About good and bad culture
I thought that we live in an age in which all people should be equal, at least officially, and everyone should have the right to live their own way, be it an American from a city or a tribesman living deep in the jungle. Recently, Ethiopian officials showed me that I was wrong. It was during my last visit to the Surma (Suri) tribe.
The Lower Omo Valley region is interesting because of the many tribes living there, each of them with its own unique culture. Many still live their traditional semi-nomadic cattle-herding lifestyle and they would like to keep it that way. However, this is not consistent with the government's plans for economic development of the region. A massive hydro-electric dam is being build on the upper Omo river (Gibe III), tribal land is being leased to foreign companies for agricultural or mining projects, and there are plans for a new road from Southern Sudan. Traditional cattle herders are in the way of the ’progress’.

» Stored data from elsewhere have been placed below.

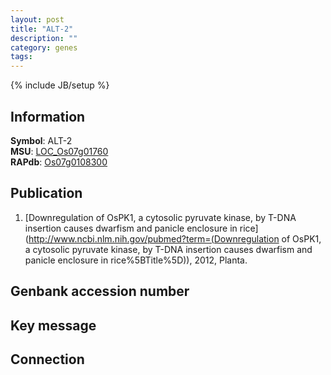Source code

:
 ```yaml
---
layout: post
title: "ALT-2"
description: ""
category: genes
tags: 
---
```

{% include JB/setup %}

## Information
__Symbol__: ALT-2  
__MSU__: [LOC_Os07g01760](http://rice.plantbiology.msu.edu/cgi-bin/ORF_infopage.cgi?orf=LOC_Os07g01760)  
__RAPdb__: [Os07g0108300](http://rapdb.dna.affrc.go.jp/viewer/gbrowse_details/irgsp1?name=Os07g0108300)  

## Publication
1. [Downregulation of OsPK1, a cytosolic pyruvate kinase, by T-DNA insertion causes dwarfism and panicle enclosure in rice](http://www.ncbi.nlm.nih.gov/pubmed?term=(Downregulation of OsPK1, a cytosolic pyruvate kinase, by T-DNA insertion causes dwarfism and panicle enclosure in rice%5BTitle%5D)), 2012, Planta.

## Genbank accession number

## Key message

## Connection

Since our previous visit in 2010, the Ethiopian government has visibly increased pressure on the Surma people to abandon their culture, which makes them very independent and difficult to manipulate, and to assimilate. The authorities are building schools (which stay empty) and they ’teach’ the Surma intensive farming (although they are not interested). On the other hand they declared cultural practises like decorative scarification, traditional stick fights Donga, or the lip plates illegal and punishable.

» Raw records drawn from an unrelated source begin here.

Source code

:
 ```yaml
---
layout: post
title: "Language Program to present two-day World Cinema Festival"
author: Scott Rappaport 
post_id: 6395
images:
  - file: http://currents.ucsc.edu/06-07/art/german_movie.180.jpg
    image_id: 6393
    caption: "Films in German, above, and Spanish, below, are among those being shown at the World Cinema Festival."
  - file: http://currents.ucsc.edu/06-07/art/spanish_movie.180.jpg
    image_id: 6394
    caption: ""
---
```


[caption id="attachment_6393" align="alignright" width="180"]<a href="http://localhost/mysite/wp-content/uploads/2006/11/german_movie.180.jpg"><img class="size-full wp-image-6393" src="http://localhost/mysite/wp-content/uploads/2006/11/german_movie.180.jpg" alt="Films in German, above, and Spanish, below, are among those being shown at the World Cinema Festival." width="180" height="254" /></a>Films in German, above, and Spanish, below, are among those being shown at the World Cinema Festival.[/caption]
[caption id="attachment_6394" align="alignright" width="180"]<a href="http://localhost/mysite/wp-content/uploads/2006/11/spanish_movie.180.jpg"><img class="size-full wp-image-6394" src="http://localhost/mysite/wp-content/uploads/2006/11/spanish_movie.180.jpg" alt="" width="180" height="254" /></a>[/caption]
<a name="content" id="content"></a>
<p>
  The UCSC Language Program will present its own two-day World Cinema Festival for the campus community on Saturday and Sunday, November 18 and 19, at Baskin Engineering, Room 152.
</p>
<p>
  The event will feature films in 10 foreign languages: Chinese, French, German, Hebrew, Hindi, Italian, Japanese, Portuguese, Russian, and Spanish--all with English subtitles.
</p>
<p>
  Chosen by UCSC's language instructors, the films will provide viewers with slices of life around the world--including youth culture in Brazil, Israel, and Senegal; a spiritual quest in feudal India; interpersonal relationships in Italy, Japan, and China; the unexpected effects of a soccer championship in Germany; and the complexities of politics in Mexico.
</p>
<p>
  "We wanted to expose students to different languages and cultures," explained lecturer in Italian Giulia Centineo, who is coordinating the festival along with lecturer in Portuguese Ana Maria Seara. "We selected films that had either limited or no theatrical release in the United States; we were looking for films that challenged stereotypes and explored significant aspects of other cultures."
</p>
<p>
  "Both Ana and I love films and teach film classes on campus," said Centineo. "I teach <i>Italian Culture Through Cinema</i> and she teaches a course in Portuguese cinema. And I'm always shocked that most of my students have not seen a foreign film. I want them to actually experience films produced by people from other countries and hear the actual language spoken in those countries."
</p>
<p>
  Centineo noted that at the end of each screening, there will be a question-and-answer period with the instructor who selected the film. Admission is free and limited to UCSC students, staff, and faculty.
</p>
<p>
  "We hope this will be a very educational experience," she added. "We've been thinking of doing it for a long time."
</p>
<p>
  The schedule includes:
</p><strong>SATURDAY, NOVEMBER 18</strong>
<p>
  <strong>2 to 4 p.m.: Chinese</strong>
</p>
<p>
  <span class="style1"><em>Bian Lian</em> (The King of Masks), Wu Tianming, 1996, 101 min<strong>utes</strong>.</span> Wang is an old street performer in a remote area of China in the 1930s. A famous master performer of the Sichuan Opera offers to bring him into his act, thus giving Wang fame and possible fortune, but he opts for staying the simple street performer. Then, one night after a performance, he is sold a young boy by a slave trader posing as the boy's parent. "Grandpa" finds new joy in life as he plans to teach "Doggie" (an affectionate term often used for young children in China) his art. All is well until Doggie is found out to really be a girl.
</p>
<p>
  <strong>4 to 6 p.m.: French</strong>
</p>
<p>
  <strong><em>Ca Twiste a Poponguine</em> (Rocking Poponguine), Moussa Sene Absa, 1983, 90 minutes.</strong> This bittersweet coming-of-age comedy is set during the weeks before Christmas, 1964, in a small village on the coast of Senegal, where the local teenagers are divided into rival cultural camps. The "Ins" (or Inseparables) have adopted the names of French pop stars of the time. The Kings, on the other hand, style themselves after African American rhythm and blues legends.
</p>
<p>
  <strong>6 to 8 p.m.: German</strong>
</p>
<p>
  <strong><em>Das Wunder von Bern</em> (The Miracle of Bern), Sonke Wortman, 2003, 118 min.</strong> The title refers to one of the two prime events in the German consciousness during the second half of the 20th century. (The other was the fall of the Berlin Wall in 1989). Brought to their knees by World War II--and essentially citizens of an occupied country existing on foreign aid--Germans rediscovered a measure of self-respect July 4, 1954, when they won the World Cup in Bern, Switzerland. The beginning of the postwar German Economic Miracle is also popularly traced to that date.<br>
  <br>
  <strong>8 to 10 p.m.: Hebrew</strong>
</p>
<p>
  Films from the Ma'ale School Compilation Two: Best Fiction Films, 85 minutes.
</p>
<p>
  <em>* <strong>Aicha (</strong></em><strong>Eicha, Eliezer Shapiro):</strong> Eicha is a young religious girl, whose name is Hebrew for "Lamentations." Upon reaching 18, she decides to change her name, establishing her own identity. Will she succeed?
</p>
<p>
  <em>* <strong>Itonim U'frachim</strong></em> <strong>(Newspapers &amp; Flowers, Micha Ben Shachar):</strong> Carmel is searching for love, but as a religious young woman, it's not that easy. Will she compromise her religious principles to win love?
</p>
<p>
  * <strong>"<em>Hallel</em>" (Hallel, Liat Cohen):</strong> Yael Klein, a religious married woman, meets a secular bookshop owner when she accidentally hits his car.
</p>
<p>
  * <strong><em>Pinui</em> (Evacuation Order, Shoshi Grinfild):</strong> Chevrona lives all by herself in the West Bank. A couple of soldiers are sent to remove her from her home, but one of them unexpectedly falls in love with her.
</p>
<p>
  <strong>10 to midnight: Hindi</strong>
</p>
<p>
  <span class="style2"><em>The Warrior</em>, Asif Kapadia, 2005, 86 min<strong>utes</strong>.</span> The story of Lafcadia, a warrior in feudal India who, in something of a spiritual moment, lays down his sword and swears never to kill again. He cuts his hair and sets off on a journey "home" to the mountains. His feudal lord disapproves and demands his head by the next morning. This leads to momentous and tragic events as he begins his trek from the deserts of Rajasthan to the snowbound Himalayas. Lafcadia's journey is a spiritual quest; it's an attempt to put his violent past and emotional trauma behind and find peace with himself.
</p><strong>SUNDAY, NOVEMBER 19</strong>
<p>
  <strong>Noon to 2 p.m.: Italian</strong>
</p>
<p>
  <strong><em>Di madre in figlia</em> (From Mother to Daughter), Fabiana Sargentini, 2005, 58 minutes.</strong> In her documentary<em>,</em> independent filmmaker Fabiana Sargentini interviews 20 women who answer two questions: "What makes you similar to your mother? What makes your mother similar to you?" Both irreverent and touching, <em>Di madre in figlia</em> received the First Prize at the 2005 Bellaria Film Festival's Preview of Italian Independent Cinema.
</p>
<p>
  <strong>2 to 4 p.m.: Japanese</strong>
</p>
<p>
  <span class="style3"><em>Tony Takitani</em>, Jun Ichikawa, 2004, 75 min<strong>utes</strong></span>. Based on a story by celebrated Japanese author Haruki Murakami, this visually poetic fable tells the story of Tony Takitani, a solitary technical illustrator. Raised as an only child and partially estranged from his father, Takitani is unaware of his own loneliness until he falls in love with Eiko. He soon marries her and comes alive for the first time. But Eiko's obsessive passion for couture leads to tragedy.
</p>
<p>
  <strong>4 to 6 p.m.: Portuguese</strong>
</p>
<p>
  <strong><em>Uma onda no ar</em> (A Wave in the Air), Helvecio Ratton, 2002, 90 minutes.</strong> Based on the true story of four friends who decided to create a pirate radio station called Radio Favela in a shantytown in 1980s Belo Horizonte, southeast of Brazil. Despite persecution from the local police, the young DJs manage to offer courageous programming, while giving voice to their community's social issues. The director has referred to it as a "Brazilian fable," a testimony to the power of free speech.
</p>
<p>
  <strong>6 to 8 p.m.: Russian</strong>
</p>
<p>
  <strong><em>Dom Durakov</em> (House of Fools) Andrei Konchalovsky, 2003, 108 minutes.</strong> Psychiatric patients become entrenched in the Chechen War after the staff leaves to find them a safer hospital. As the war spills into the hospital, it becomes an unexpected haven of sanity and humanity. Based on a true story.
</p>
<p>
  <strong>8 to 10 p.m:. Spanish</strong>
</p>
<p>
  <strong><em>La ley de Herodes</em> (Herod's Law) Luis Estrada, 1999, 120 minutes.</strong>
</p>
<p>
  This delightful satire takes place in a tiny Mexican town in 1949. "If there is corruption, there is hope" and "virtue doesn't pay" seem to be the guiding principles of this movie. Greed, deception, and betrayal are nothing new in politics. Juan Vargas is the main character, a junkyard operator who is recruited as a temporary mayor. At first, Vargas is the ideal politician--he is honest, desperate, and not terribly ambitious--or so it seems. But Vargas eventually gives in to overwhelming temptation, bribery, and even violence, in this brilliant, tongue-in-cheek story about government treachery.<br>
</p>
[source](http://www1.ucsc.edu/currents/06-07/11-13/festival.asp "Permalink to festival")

It is not important what we think about such practises; for the Surma people they are important parts of their ethnic identity and it should be up to them if they want to continue stretching their lips (the girls are not obliged to do so), or scarring themselves using sharp razor blades. For example, if young Surma men cannot fight in Donga they have no way to win their position and prestige in the community. And serious injuries during the fights are rare (it could be compared with boxing).
The problem is that the Ethiopian government is suppressing the rights of tribal people and, more importantly, the reasons why they do so. Officials are not really concerned about better living conditions for the Surma or their women, but they want to turn them into helpless beggars who would give up their land for a small handout. The Surma are not interested in financial compensation (even if the government really was going to pay any, which I doubt); they need their land for their livestock, which is their biggest wealth. They would spend most of the money on alcohol anyway, which is a sad fact.
Even worse is that the Ethiopians feel they have the right to ban tribal cultures from the position of a superior culture. ”This is not a human being”, a policeman said to us in Kibish with a smile, pointing at a Surma woman with a lip plate. We were disgusted by this but not surprised, since earlier we had already had a thorough explaination all about good (Habesha) and bad (Surma) culture by the Kibish police chief!
The Surma are not alone in this, all the other tribes in Omo Valley have a similar story, and many others around the world, too. The Botswana government cannot tolerate the ’primitive’ Bushmen who want nothing else but to live their own way in the Kalahari. The Indonesian government is suppressing Papuan tribes because of their land, timber and the mineral riches of west Papua. One could go on and on ... Moreover, in most countries traditional tribal ’nakedness’ is illegal under law.
All these tribal people, when ’civilized’, gain very little in exchange for the loss of their cultural identity, their independence and their place to live.